BLOX Digital
- Company type: Private
- Industry: Online publishing
- Predecessor: International Newspaper Network
- Founded: 1989; 37 years ago in Bigfork, Montana, U.S.
- Founders: Marc Wilson; Virginia R. Wilson; Robert P. Dalton;
- Headquarters: East Moline, Illinois, U.S.
- Key people: Marc Wilson (chairman); Brad Ward (CEO);
- Products: BLOX NXT Content Management System
- Website: www.bloxdigital.com

= BLOX Digital =

Digital media and online publishing company

BLOX Digital (formerly TownNews.com) is a digital media and online publishing company based in East Moline, Illinois. The company's products include the BLOX NXT Content Management System, which is commonly used by American newspaper websites. In February 2023, TownNews rebranded as BLOX Digital. As of 2025, Lee Enterprises has a "82.5% interest in INN Partners, L.C. ('BLOX Digital' formerly 'TownNews')", and labels it as its "Software as a Service ('SaaS') division".

==History==
The company was founded by Marc Wilson, Virginia R. Wilson, and Robert P. Dalton as the International Newspaper Network (INN) in 1989 to help newspapers deal with developing technology. As of 2025, over 2,000 newspapers, magazines, radio stations, and TV stations use BLOX Digital's products.

==Products==
The company's lead product is the BLOX NXT content management system (CMS), launched in April 2025. As the company's flagship platform, it replaces the original BLOX Content Management System and is designed to meet the needs of media organizations, newspaper publishers, broadcasters of television and radio, and other content-driven businesses. BLOX NXT integrates tools for content creation, audience engagement, data analytics, and digital advertising into a unified system.

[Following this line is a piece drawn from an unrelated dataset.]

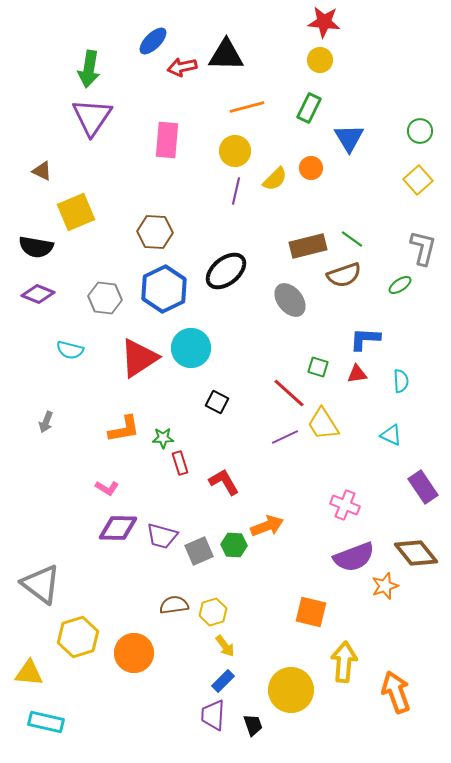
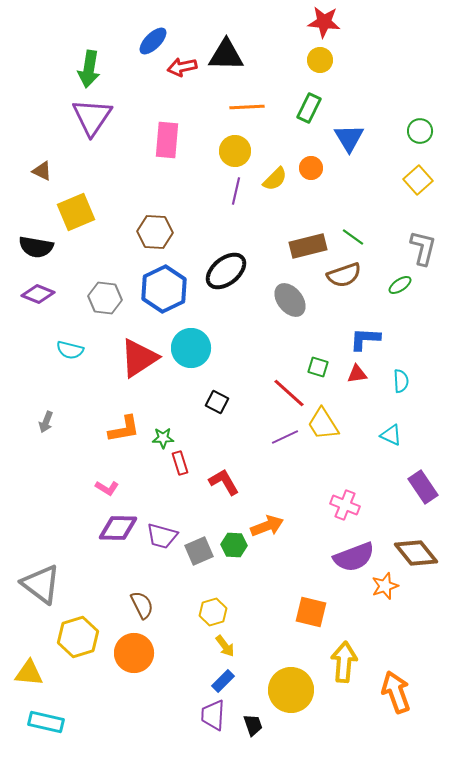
orange line at (247, 107): rotated 12 degrees clockwise
green line at (352, 239): moved 1 px right, 2 px up
brown semicircle at (174, 605): moved 32 px left; rotated 72 degrees clockwise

The BLOX NXT platform features AI-powered content creation assistance, providing real-time feedback on SEO, headline optimization, and content scoring, as well as audience engagement tools to enhance user targeting and retention.

==Acquisitions==
Over the years, BLOX Digital has acquired various organizations, most notably Field59, ZWire, AdQuest, Anytime News, and DotConnect Media (formerly AdOne and PowerOne Media).